Tollef Fog Heen <tfheen@err.no> writes:

> ]] Gergely Nagy 
>
>> Tollef Fog Heen <tfheen@err.no> writes:
>> 
>> > ]] Gergely Nagy 
>
>> >> In that case, the including file can be changed (by the admin) to be a
>> >> separate file, that does not include, and get the usual conffile
>> >> conflict dpkg prompt.
>> >
>> > How would that work?
>> >
>> > I have /lib/systemd/system/foo.service and want to change something in
>> > it, I then create /etc/systemd/system/foo.service with a copy of the
>> > /lib one plus whatever changes I want.
>> >
>> > The version in /lib is then updated.  How is the admin notified?
>> 
>> NEWS.Debian, like with any significant default change.
>
> So you won't get the dpkg conffile conflict prompt, then?  Can you
> explain what the scenario you talked about would look like, since it's
> apparently not the scenario I was thinking about?

I believe we're talking about the same scenario, and I was hasty to
suggest that NEWS.Debian is the only way - see below.

>> Other than that, the best I can think of is keeping track of what
>> version of the package a default changed in, and triggering something
>> from preinst, when upgrading from a version that is older than the
>> change.
>
> This is basically what the tool I'm suggesting to write will do.

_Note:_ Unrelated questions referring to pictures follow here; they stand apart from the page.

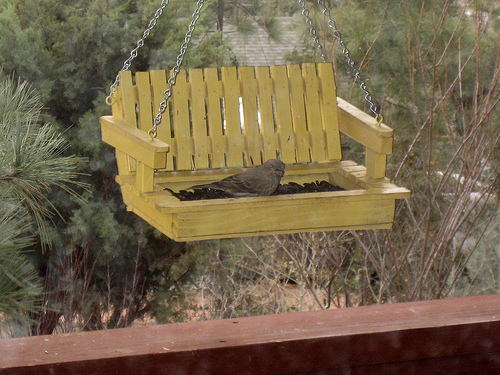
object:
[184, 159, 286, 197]
bird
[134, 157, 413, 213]
seat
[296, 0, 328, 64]
chain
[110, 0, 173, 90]
chain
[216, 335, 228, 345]
hole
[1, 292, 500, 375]
wood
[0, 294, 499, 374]
rail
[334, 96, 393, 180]
armrest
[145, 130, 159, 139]
hook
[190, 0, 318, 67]
roof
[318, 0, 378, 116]
chain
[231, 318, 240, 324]
hole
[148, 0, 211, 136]
chains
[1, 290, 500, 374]
wall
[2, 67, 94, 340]
bough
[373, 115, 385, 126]
eye hook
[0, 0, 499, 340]
backyard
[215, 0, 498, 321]
branches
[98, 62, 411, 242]
bench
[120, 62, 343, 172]
back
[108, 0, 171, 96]
metal chain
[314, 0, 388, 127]
metal chain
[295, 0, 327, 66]
metal chain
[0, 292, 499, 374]
painted board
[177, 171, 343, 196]
bird food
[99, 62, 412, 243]
bird feeder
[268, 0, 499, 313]
bush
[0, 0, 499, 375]
area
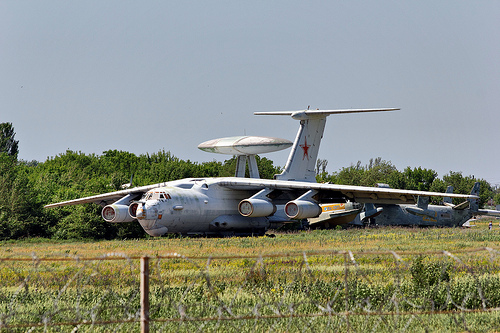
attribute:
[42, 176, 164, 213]
right side wing — large, right side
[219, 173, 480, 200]
left side wing — large, left side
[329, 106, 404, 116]
left wing — small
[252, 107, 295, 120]
right wing — small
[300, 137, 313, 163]
star — red, painted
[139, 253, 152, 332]
post — wooden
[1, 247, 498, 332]
fence — barb wire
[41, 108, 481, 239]
plane — large, grey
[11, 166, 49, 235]
tree — in the background, green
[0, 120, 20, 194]
tree — in the background, green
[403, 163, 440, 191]
tree — in the background, green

During my trip back home, I wrote that tool. It's very crude and hackish
at the moment, but with a little bit of support from, say, apt (or
perhaps dpkg, but that's less likely), it could be made into something
nice.

Basically, I divert dpkg, and catch all -i calls, see what debs we're
called on, list the files therein. If any of the files are on the
watchlist, I launch the triggers, with apropriate parameters. The only
trigger I have implemented so far will extract the files that triggered
it, and put them in version control, onto the appropriate upstream
branch. Then proceed on.

I could enhance it to abort the installation, or send mail, or pause and
do some ucf magic, to check whether overrides in /etc exist at all, and
so on and so forth.

I only needed the shovel-into-a-vcs-branch thing, so that's what I
have. Adding the rest isn't hard, either.

The advantage here, is that the packager need not keep track of what
changed in which version, and admins can extend the watchlist, and
change the triggered actions too, to make it better suit their own
needs. This also means that in case of bugs, we don't need to fix
maintainer scripts, just a single application.